(SOURCE MATERIAL Opens)
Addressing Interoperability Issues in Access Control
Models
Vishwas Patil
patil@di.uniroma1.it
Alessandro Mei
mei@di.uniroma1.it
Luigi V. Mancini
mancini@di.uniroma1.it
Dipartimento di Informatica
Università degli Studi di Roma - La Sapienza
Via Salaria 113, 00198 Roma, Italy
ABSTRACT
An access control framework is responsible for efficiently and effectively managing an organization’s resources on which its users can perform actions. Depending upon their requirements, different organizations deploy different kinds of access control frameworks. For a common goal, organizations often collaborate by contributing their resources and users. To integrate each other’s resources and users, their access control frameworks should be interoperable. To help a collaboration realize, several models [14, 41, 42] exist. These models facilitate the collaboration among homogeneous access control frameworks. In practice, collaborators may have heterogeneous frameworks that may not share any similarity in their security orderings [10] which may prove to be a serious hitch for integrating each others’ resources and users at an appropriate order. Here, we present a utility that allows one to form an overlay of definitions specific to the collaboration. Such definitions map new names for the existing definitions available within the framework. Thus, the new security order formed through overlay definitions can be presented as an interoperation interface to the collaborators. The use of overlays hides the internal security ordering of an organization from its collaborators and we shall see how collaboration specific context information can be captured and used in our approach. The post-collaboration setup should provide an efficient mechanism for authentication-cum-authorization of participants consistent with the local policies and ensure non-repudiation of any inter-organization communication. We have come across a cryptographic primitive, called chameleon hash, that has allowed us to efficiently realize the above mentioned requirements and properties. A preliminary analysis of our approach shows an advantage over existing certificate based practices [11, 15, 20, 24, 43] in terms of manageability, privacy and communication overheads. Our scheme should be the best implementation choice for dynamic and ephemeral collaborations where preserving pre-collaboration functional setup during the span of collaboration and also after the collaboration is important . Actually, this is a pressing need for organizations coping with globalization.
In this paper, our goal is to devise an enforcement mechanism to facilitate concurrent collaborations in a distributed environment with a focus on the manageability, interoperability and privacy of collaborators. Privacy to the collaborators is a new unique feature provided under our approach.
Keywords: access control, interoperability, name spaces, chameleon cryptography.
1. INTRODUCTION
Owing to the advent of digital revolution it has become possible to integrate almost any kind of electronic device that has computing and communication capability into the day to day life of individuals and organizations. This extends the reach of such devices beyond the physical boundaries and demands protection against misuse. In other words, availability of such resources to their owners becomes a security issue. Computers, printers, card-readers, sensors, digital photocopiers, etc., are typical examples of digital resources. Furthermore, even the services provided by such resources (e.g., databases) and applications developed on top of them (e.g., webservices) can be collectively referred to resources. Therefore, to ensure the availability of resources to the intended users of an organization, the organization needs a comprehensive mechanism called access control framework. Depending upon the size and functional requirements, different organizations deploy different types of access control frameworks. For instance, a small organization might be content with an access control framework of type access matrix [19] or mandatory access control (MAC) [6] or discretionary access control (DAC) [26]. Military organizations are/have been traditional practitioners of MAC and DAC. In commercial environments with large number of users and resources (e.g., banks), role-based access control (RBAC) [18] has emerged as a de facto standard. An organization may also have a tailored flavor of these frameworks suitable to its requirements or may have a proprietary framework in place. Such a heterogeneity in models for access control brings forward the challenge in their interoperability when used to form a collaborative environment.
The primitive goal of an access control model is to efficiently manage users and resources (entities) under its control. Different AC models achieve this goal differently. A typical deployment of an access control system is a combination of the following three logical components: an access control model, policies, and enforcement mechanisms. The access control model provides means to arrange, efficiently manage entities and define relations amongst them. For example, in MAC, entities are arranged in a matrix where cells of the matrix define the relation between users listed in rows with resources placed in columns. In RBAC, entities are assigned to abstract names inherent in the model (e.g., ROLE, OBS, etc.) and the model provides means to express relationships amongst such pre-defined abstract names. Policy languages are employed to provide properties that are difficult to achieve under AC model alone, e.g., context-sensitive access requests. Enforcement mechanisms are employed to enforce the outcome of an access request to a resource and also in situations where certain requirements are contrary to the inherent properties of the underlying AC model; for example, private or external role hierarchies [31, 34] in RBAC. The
(SOURCE MATERIAL Closes)
**REQUIREMENT:** Reproduce each record above exactly, keeping every word as it stands.

**TASK RESULT:**
Addressing Interoperability Issues in Access Control
Models
Vishwas Patil
patil@di.uniroma1.it
Alessandro Mei
mei@di.uniroma1.it
Luigi V. Mancini
mancini@di.uniroma1.it
Dipartimento di Informatica
Università degli Studi di Roma - La Sapienza
Via Salaria 113, 00198 Roma, Italy
ABSTRACT
An access control framework is responsible for efficiently and effectively managing an organization’s resources on which its users can perform actions. Depending upon their requirements, different organizations deploy different kinds of access control frameworks. For a common goal, organizations often collaborate by contributing their resources and users. To integrate each other’s resources and users, their access control frameworks should be interoperable. To help a collaboration realize, several models [14, 41, 42] exist. These models facilitate the collaboration among homogeneous access control frameworks. In practice, collaborators may have heterogeneous frameworks that may not share any similarity in their security orderings [10] which may prove to be a serious hitch for integrating each others’ resources and users at an appropriate order. Here, we present a utility that allows one to form an overlay of definitions specific to the collaboration. Such definitions map new names for the existing definitions available within the framework. Thus, the new security order formed through overlay definitions can be presented as an interoperation interface to the collaborators. The use of overlays hides the internal security ordering of an organization from its collaborators and we shall see how collaboration specific context information can be captured and used in our approach. The post-collaboration setup should provide an efficient mechanism for authentication-cum-authorization of participants consistent with the local policies and ensure non-repudiation of any inter-organization communication. We have come across a cryptographic primitive, called chameleon hash, that has allowed us to efficiently realize the above mentioned requirements and properties. A preliminary analysis of our approach shows an advantage over existing certificate based practices [11, 15, 20, 24, 43] in terms of manageability, privacy and communication overheads. Our scheme should be the best implementation choice for dynamic and ephemeral collaborations where preserving pre-collaboration functional setup during the span of collaboration and also after the collaboration is important . Actually, this is a pressing need for organizations coping with globalization.
In this paper, our goal is to devise an enforcement mechanism to facilitate concurrent collaborations in a distributed environment with a focus on the manageability, interoperability and privacy of collaborators. Privacy to the collaborators is a new unique feature provided under our approach.
Keywords: access control, interoperability, name spaces, chameleon cryptography.
1. INTRODUCTION
Owing to the advent of digital revolution it has become possible to integrate almost any kind of electronic device that has computing and communication capability into the day to day life of individuals and organizations. This extends the reach of such devices beyond the physical boundaries and demands protection against misuse. In other words, availability of such resources to their owners becomes a security issue. Computers, printers, card-readers, sensors, digital photocopiers, etc., are typical examples of digital resources. Furthermore, even the services provided by such resources (e.g., databases) and applications developed on top of them (e.g., webservices) can be collectively referred to resources. Therefore, to ensure the availability of resources to the intended users of an organization, the organization needs a comprehensive mechanism called access control framework. Depending upon the size and functional requirements, different organizations deploy different types of access control frameworks. For instance, a small organization might be content with an access control framework of type access matrix [19] or mandatory access control (MAC) [6] or discretionary access control (DAC) [26]. Military organizations are/have been traditional practitioners of MAC and DAC. In commercial environments with large number of users and resources (e.g., banks), role-based access control (RBAC) [18] has emerged as a de facto standard. An organization may also have a tailored flavor of these frameworks suitable to its requirements or may have a proprietary framework in place. Such a heterogeneity in models for access control brings forward the challenge in their interoperability when used to form a collaborative environment.
The primitive goal of an access control model is to efficiently manage users and resources (entities) under its control. Different AC models achieve this goal differently. A typical deployment of an access control system is a combination of the following three logical components: an access control model, policies, and enforcement mechanisms. The access control model provides means to arrange, efficiently manage entities and define relations amongst them. For example, in MAC, entities are arranged in a matrix where cells of the matrix define the relation between users listed in rows with resources placed in columns. In RBAC, entities are assigned to abstract names inherent in the model (e.g., ROLE, OBS, etc.) and the model provides means to express relationships amongst such pre-defined abstract names. Policy languages are employed to provide properties that are difficult to achieve under AC model alone, e.g., context-sensitive access requests. Enforcement mechanisms are employed to enforce the outcome of an access request to a resource and also in situations where certain requirements are contrary to the inherent properties of the underlying AC model; for example, private or external role hierarchies [31, 34] in RBAC. The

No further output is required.